──────── Text excerpt
Please read Solarisjedi's "Auditing challenged with SSH"
I recently had a real dilemma thrown at me by the security team at a site I work on. The site's policy dictates that no authentication should take place without a password. Any exceptions require both a business case justification on file, and an expiration. This presents a real challenge with SSH. SSH allows public key authentication as an alternative to passwords, and the private key can be created without a passphrase. In addition, there is no way to enforce a key expiration at a server level (at least, not that I've been able to find).
Definitely read the whole post, but here is more:
There is no solution I can see to the issue of enforcing passphrase complexity, or auditing use of non-interactive key pairs because that part of the process is handled entirely by the client. It's very difficult to convince a security officer that key generated on an uncontrolled device can be trusted for authentication against Sarbox servers.
Our decision, much to my dismay, was to disable public key authentication site-wide. I feel like we're throwing the baby out with the bath water, but at the same time I understand the need to audit system access, and be able to enforce policy. I'm anxious for our Solaris 9 fleet to turn over to Solaris 10 so we can begin using the more capable version of SSH it includes.
────────────────
──────── Source data
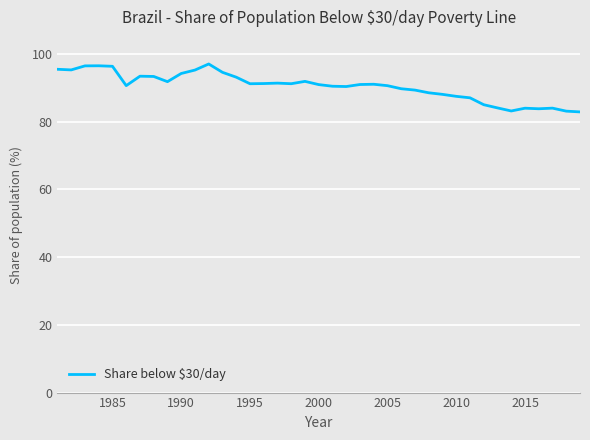

What is the greatest value displayed?

97.0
────────────────
• _Exercise A_
In the post about SSH auditing, what did the site decide to disable site-wide?
• _Exercise B_
Carry the post about SSH auditing on past its last sentence.
The listing isn't needed for anything here.

• _Expected answer A_
Public key authentication.

• _Expected answer B_
SSH offers "no way to control who on a server is authorized to use public key encryption, no way to enforce passphrase complexity, and no way to expire a public key.".
WiKID does allow fine-grained control over who is provided access. The user selects the passphrase for their private key, but the PIN is validated on the WiKID server, so you have true two-factor authentication. What WiKID needs is a command-line interface so you can enter your PIN as part of the SSH command.
PS: I would have thought that the compliance audit would require 2-factor authentication for remote access, not just passwords.